Use `from_to` when you want to convert a file to another format (i.e. as a more performant shortcut to combining `from_path` and `to_path`)

```py
import asyncio

from stencila.convert import from_to

asyncio.run(from_to("doc.md", "doc.html"))
```

> [!NOTE]
> Some of the usage examples above illustrate manually constructing in-memory Python representations of small documents. This is for illustration only and would be unwieldy for large documents. Instead we imagine developers using the `convert.from_string` or `convert.from_path` functions to load documents into memory from other formats, or writing functions to construct documents composed of the Stencila classes.

## 🛠️ Develop

### Bindings

This packages uses [PyO3](https://pyo3.rs) and [Maturin](https://maturin.rs) to generate a Python native extension from Stencila Rust functions. It uses the [layout](https://www.maturin.rs/project_layout#mixed-rustpython-project) recommended for mixed Rust/Python projects: Rust code is in `src` and Python code and tests is in `python`.

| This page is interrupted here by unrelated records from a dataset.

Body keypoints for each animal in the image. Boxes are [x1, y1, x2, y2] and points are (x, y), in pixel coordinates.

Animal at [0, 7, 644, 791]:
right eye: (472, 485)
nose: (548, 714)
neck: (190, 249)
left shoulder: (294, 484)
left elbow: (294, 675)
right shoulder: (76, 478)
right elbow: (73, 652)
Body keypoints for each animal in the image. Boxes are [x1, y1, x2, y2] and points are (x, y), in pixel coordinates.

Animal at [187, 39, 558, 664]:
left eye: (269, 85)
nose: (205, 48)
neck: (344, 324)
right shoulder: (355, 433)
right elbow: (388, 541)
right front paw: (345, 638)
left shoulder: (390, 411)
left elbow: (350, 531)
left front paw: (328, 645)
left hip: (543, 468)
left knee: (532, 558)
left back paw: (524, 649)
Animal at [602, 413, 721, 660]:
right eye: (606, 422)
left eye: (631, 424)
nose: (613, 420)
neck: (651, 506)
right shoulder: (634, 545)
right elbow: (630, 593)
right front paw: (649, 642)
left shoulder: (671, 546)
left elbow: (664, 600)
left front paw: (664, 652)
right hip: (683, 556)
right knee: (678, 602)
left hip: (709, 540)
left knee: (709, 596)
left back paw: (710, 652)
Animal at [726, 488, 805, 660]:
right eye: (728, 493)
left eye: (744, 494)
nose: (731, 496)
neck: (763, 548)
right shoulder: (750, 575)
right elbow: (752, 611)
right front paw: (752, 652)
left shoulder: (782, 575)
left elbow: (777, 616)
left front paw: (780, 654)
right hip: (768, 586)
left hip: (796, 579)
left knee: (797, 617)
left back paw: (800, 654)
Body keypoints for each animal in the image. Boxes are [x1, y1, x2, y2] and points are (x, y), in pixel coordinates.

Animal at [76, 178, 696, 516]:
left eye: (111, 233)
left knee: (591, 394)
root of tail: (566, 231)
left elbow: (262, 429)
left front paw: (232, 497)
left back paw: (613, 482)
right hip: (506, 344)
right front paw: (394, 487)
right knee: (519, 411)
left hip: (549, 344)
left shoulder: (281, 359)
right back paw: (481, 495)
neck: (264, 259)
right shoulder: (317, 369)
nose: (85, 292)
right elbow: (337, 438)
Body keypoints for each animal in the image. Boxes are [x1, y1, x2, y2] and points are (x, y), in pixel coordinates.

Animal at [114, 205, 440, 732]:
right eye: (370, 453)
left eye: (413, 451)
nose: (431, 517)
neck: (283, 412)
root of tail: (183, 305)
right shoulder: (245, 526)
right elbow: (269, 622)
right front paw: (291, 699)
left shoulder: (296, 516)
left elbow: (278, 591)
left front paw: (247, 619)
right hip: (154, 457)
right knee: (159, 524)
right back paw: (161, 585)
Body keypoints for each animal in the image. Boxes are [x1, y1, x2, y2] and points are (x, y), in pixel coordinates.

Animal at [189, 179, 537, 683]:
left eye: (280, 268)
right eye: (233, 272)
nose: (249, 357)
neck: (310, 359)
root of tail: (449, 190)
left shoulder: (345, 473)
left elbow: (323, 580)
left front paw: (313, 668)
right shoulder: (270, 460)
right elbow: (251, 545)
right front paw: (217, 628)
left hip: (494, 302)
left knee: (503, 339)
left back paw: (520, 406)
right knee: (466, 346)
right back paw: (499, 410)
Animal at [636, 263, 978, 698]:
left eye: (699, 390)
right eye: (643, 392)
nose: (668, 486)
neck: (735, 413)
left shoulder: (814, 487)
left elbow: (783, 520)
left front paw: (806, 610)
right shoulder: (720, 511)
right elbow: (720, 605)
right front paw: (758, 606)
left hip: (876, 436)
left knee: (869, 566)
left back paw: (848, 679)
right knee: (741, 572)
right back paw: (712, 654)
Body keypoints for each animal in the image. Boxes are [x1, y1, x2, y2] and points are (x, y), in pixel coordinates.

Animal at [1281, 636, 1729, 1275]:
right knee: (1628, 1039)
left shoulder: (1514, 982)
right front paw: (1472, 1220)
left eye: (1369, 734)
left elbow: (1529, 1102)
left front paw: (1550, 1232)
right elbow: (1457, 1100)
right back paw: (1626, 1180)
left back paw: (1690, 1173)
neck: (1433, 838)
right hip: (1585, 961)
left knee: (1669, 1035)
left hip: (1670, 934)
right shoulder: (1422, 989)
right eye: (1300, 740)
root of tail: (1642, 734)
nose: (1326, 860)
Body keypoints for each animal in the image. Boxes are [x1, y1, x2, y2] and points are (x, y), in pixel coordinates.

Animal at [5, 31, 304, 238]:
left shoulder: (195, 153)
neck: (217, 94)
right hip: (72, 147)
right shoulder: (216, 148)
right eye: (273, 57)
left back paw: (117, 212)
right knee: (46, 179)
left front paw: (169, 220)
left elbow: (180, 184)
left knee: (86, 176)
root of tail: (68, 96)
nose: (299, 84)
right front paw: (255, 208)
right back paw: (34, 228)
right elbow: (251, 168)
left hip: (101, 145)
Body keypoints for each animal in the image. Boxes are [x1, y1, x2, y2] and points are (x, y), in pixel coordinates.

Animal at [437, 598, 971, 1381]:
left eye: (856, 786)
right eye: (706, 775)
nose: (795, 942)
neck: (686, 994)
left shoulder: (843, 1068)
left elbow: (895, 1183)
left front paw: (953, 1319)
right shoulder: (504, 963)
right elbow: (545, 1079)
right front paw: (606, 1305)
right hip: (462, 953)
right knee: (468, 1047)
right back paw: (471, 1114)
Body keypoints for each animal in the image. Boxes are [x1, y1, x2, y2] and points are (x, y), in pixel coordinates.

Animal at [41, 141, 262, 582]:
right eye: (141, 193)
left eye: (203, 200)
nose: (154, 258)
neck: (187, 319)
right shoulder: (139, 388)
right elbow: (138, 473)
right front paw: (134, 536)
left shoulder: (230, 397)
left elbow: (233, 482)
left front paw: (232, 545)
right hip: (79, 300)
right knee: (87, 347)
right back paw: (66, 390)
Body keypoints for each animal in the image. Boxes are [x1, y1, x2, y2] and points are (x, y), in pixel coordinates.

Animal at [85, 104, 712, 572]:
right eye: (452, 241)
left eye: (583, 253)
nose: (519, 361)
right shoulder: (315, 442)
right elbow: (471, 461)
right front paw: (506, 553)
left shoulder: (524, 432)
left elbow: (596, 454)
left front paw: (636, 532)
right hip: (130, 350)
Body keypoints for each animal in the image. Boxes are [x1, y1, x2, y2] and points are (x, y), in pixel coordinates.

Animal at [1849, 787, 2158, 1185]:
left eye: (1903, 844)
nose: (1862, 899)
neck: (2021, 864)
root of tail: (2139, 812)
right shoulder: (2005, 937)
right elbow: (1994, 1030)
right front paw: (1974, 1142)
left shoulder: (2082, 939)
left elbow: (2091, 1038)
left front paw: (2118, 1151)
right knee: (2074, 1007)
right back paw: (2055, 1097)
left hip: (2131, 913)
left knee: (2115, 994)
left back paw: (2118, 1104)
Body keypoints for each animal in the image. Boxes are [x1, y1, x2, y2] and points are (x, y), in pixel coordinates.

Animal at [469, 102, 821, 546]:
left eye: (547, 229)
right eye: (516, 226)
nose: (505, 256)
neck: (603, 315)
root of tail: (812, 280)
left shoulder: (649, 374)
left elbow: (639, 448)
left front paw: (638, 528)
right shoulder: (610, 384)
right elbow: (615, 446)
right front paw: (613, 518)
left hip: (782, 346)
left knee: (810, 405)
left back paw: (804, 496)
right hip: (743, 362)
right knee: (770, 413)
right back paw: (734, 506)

To build the native extension and use it in a Python shell:

```console
make run
```

To build the native extension for the current platform (for several versions of Python):

```console
make build
```

### Linting and testing

Please run linting and tests before contributing any code changes.

```console
make lint test
```

There is also a `make fix` recipe that will fix any formatting or linting issues.

### `types` module

Most of the types are generated from the Stencila Schema by the Rust [`schema-gen`](https://github.com/stencila/stencila/tree/main/rust/schema-gen#readme) crate. See there for contributing instructions.

### `convert` module

The `convert` module is implemented in Rust (`src/convert.rs`) with a thin Python wrapper (`python/stencila/convert.py`) to provide documentation and conversion to the types in the `types` module.